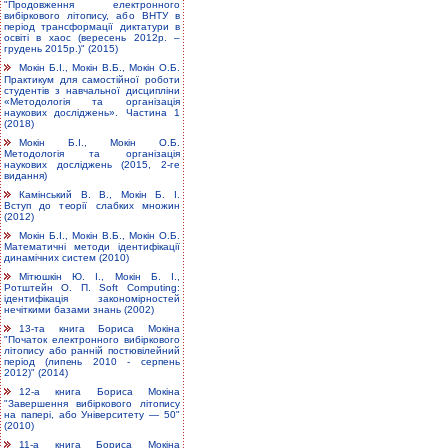
"Продовження електронного
вибіркового літопису, або ВНТУ в
період трансформації диктатури в
освіті в хаос (вересень 2012р. –
грудень 2015р.)" (2015)
Мокін Б.І., Мокін В.Б., Мокін О.Б.
Практикум для самостійної роботи
студентів з навчальної дисципліни
«Методологія та організація
наукових досліджень». Частина 1
(2018)
Мокін Б.І., Мокін О.Б.
Методологія та організація
наукових досліджень (2015, 2-ге
видання)
Камінський В. В., Мокін Б. І.
Вступ до теорії слабких множин
(2012)
Мокін Б.І., Мокін В.Б., Мокін О.Б.
Математичні методи ідентифікації
динамічних систем (2010)
Мітюшкін Ю. І., Мокін Б. І.,
Ротштейн О. П. Soft Computing:
ідентифікація закономірностей
нечіткими базами знань (2002)
13-та книга Бориса Мокіна
"Початок електронного вибіркового
літопису або ранній постювілейний
період (липень 2010 - серпень
2012)" (2014)
12-а книга Бориса Мокіна
"Завершення вибіркового літопису
на папері, або Університету — 50"
(2010)
11-а книга Бориса Мокіна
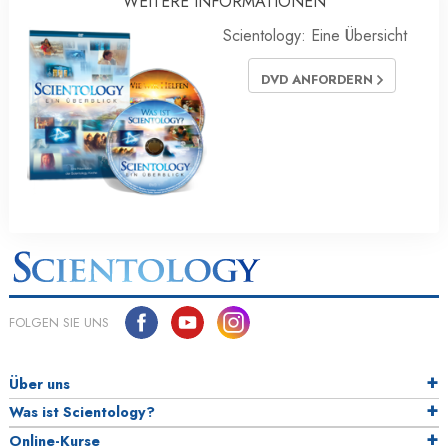
WEITERE INFORMATIONEN
Scientology: Eine Übersicht
DVD ANFORDERN
FOLGEN SIE UNS
Über uns
Was ist Scientology?
Online-Kurse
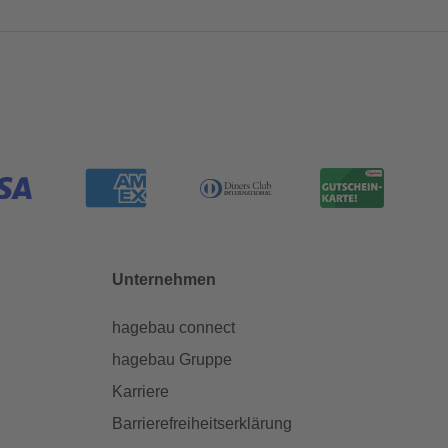
Unternehmen
hagebau connect
hagebau Gruppe
Karriere
Barrierefreiheitserklärung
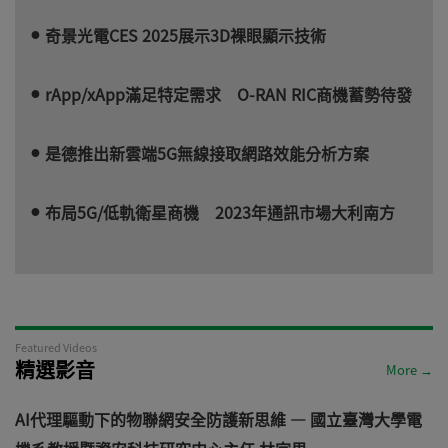
奇景光電CES 2025展示3D裸眼顯示技術
rApp/xApp滿足特定需求 O-RAN RIC商機蓄勢待發
是德推出新雲端5G無線接取網路效能分析方案
布局5G/低軌衛星商機 2023年通訊市場大利南方
Featured Videos
精選影音
More →
AI代理驅動下的物聯網安全防護新思維 — 國立臺灣大學電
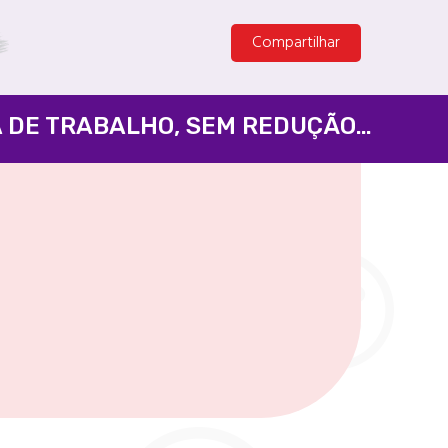
Compartilhar
PELA APROVAÇÃO DO FIM DA ESCALA 6X1 E DA REDUÇÃO DA JORNADA DE TRABALHO, SEM REDUÇÃO SALARIAL - SENADO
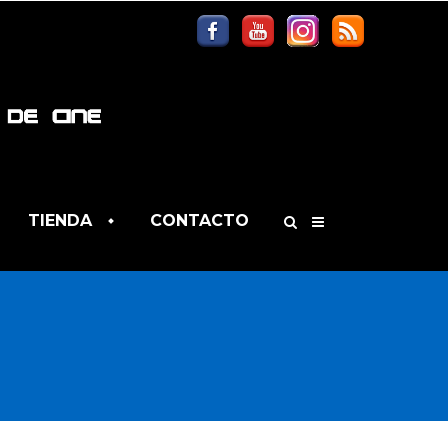
TIENDA
CONTACTO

* * * * * * *

▶ [What this task involves] Please copy the records word for word, from the start through the line containing "студентів з навчальної дисципліни", and leave out the pictures.

▶ [Written answer]
"Продовження електронного
вибіркового літопису, або ВНТУ в
період трансформації диктатури в
освіті в хаос (вересень 2012р. –
грудень 2015р.)" (2015)
Мокін Б.І., Мокін В.Б., Мокін О.Б.
Практикум для самостійної роботи
студентів з навчальної дисципліни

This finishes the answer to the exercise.